Saturday, April 7, 2012

Teleology vs. Peleology


        
          One chapter of the Believer’s Handbook seeks to prove God’s existence by examining design in the universe, the study known as “teleology.”  According to this argument, order implies the existence of God, but this old argument buckles, perhaps collapses, under the weight of modern science’s Uncertainty Principle (Werner Heisenberg, 1927), which has shown that order, symmetry, and design are more apparent than real.  Much as we all want an orderly universe, one which confirms God’s existence and reaffirms our desperate need to believe we are put on earth for a reason, the universe itself seems to be of another mind.  So to speak.

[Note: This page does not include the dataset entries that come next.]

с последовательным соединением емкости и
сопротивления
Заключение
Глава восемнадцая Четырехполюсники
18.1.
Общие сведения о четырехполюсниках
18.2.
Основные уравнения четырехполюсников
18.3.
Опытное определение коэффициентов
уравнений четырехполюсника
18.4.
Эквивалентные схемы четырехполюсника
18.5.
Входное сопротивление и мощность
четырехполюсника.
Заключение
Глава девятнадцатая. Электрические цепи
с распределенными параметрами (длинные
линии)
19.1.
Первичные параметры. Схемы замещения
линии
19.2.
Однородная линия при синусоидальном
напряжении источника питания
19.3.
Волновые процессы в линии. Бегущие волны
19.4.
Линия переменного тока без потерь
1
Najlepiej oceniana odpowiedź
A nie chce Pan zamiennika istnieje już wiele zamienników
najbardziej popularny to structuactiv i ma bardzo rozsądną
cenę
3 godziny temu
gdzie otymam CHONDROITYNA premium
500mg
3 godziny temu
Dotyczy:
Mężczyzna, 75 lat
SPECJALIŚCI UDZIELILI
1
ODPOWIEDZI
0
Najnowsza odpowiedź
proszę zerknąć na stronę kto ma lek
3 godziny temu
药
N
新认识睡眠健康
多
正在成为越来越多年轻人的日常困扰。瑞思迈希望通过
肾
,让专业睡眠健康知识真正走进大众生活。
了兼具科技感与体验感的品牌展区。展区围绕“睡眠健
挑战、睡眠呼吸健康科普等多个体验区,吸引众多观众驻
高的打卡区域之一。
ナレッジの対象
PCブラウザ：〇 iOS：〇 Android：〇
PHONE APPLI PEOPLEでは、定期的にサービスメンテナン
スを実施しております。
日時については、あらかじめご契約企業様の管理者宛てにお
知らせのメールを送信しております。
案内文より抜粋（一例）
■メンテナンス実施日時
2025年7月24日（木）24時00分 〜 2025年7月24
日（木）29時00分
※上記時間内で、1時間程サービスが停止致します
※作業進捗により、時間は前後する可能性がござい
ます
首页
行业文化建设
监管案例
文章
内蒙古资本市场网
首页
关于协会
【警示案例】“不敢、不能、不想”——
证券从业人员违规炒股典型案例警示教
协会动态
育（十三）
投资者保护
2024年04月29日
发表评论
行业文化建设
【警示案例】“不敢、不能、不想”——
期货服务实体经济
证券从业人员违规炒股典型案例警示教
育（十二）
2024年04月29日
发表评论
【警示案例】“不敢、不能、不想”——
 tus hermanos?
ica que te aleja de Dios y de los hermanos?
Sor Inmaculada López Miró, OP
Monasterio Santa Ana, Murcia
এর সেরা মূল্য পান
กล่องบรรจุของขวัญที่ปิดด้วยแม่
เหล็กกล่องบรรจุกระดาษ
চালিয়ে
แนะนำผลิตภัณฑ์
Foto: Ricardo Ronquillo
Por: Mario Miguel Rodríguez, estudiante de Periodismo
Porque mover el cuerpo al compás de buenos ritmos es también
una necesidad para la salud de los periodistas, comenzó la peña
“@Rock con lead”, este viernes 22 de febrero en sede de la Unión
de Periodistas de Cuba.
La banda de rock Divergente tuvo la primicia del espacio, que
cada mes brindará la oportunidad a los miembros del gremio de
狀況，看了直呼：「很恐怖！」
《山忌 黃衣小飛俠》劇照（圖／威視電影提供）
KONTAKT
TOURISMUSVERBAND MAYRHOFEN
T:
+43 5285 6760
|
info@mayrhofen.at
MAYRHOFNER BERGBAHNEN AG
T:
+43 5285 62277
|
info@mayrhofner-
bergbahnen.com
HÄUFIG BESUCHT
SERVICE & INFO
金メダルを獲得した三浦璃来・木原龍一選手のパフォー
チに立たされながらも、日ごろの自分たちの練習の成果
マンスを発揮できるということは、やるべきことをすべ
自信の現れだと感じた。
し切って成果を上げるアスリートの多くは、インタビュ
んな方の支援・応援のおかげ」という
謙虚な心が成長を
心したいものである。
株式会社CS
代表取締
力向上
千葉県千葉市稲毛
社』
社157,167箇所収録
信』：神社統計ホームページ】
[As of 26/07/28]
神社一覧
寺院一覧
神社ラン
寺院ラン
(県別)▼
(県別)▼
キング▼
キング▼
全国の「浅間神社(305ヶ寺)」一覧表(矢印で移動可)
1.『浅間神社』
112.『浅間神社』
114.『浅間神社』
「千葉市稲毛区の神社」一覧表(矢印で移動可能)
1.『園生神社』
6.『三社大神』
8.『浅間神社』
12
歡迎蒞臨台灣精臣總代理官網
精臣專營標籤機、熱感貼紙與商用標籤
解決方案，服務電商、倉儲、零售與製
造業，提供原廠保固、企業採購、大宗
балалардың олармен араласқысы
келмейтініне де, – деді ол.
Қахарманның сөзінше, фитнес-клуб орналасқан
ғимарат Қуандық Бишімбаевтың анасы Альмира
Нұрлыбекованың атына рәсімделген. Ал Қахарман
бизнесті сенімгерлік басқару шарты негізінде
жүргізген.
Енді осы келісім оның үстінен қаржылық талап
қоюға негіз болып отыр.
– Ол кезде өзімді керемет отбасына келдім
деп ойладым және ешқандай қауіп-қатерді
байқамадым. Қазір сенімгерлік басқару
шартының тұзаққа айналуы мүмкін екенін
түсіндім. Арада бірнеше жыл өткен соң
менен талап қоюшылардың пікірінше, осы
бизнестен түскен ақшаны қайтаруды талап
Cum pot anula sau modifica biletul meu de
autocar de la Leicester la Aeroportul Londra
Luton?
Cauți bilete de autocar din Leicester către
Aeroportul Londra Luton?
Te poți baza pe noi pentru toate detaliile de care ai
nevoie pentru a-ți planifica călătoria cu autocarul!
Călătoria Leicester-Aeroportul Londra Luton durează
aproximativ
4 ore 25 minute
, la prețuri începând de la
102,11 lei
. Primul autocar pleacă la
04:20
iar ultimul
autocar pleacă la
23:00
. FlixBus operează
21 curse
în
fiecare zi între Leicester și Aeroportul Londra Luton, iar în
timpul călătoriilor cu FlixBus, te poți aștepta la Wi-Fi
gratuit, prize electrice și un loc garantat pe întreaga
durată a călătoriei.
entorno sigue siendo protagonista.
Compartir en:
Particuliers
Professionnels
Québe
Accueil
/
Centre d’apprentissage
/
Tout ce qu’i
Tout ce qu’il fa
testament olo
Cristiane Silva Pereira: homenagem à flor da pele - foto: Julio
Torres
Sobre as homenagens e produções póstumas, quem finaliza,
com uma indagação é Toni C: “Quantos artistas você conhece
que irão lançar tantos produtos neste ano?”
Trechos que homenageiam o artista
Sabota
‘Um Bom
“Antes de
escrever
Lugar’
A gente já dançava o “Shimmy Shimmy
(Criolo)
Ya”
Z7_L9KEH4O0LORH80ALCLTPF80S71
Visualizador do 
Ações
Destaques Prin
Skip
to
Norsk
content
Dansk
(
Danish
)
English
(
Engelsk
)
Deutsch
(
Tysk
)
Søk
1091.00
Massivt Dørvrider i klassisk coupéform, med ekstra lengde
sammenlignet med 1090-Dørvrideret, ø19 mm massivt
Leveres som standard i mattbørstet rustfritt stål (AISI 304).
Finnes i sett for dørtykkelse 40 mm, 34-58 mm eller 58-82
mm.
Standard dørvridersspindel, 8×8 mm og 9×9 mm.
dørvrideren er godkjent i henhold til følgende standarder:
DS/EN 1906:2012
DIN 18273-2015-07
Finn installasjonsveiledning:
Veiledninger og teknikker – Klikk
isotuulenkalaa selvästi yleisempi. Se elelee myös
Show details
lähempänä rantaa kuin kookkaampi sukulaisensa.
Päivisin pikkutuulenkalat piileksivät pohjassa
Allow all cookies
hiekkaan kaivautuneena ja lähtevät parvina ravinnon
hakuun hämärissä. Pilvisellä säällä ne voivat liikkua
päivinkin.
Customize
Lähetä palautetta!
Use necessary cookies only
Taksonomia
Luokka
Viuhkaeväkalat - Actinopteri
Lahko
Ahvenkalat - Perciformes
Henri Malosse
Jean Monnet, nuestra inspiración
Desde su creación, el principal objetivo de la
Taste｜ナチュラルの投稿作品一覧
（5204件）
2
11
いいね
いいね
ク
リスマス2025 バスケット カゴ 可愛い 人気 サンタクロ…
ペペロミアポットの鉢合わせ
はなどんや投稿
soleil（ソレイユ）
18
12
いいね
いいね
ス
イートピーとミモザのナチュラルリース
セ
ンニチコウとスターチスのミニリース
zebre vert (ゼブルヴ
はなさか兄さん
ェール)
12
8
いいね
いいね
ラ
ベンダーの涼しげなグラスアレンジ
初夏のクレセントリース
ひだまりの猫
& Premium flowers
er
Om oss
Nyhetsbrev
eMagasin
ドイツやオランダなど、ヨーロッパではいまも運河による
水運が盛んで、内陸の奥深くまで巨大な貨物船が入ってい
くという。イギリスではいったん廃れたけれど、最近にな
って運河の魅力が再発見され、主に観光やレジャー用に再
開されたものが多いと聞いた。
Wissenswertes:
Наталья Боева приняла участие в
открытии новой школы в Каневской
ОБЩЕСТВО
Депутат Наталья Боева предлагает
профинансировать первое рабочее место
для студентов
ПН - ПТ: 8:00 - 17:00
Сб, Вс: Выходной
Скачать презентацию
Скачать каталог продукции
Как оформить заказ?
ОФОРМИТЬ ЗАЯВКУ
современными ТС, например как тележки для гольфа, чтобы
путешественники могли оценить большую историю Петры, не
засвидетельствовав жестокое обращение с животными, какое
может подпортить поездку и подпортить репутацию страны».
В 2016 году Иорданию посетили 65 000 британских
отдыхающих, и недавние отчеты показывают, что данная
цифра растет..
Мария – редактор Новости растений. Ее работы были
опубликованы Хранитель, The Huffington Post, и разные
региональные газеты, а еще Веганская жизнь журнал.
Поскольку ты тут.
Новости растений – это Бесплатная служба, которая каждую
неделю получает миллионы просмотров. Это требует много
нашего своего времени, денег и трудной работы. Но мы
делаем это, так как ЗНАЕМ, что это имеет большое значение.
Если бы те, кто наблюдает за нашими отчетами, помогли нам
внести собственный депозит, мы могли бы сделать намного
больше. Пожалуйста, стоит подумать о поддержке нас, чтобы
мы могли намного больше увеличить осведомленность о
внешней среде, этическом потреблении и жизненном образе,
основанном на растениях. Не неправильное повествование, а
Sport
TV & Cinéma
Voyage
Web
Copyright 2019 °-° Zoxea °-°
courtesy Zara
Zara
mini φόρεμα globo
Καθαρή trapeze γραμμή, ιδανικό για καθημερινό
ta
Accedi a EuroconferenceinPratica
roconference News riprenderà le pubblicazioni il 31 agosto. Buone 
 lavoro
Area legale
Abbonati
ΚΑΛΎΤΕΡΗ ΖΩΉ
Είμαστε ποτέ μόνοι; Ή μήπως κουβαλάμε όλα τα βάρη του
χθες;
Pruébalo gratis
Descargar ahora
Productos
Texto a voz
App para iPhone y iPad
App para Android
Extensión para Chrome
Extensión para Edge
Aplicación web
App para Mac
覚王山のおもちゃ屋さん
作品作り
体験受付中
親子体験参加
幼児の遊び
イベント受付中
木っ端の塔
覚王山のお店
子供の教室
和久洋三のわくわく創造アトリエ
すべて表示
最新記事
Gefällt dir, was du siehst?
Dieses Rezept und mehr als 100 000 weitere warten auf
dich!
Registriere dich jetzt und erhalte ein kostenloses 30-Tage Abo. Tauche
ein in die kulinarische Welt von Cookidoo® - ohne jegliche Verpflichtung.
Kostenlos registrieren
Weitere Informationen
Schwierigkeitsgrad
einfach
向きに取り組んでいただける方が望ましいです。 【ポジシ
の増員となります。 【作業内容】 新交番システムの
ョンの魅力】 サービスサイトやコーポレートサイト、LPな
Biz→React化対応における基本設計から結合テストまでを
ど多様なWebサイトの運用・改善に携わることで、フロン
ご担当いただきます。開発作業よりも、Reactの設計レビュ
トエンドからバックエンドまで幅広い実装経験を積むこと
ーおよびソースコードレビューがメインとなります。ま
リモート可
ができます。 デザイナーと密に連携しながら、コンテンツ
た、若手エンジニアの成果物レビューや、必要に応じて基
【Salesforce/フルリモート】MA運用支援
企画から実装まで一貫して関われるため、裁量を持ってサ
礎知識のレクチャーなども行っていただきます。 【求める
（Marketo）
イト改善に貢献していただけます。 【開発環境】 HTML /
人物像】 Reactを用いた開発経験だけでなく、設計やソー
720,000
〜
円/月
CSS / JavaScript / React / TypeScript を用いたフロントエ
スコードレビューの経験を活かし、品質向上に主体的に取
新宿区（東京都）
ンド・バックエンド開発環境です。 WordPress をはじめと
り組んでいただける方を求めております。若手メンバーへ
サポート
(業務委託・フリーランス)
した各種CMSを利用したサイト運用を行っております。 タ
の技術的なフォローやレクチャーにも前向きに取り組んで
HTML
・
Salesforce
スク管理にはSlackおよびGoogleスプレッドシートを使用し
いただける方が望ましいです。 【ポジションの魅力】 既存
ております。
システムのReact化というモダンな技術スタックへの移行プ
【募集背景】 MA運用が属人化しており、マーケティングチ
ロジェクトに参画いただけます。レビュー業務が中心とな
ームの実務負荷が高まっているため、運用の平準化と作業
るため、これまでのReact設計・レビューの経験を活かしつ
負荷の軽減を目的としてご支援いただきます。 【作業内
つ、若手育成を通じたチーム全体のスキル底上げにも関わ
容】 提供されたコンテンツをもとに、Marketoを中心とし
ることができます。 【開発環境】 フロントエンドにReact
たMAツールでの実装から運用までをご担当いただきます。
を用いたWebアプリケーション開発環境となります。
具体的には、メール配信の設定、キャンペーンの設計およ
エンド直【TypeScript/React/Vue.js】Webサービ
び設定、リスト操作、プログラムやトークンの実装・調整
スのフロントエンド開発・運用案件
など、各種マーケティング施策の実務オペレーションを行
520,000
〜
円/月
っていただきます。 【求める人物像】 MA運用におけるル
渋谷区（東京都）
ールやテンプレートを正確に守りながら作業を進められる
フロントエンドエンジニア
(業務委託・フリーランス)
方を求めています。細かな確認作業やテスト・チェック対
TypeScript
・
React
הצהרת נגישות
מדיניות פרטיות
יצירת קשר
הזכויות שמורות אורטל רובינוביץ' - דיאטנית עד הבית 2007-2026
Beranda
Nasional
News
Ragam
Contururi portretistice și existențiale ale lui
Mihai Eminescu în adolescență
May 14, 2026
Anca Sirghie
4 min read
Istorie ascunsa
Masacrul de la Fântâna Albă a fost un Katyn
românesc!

           Further arguing against a God-implied teleology is the God-denying study of peleology, which posits that no Creator in His right mind would design and build an organism (in his own image) that has to pee out between one and two liters every single day.  It’s a hopeless mess.  Bathrooms have to be everywhere.  Surely the Designer could have come up with a urinary tract system better than the one He settled on.  So why didn’t He?
Of course, the Almighty may have further changes in mind and may decide to implement them at any time.  But that brings up another problem.  Why would God go back every few eons to alter complicated operating systems (like turning fish fins into arms and legs or swim bladders into lungs)?  Why wouldn’t He have just gotten it right the first time? 
No, an under-attack teleology is not as persuasive as the common-sense study of peleology.  God's got some explaining to do.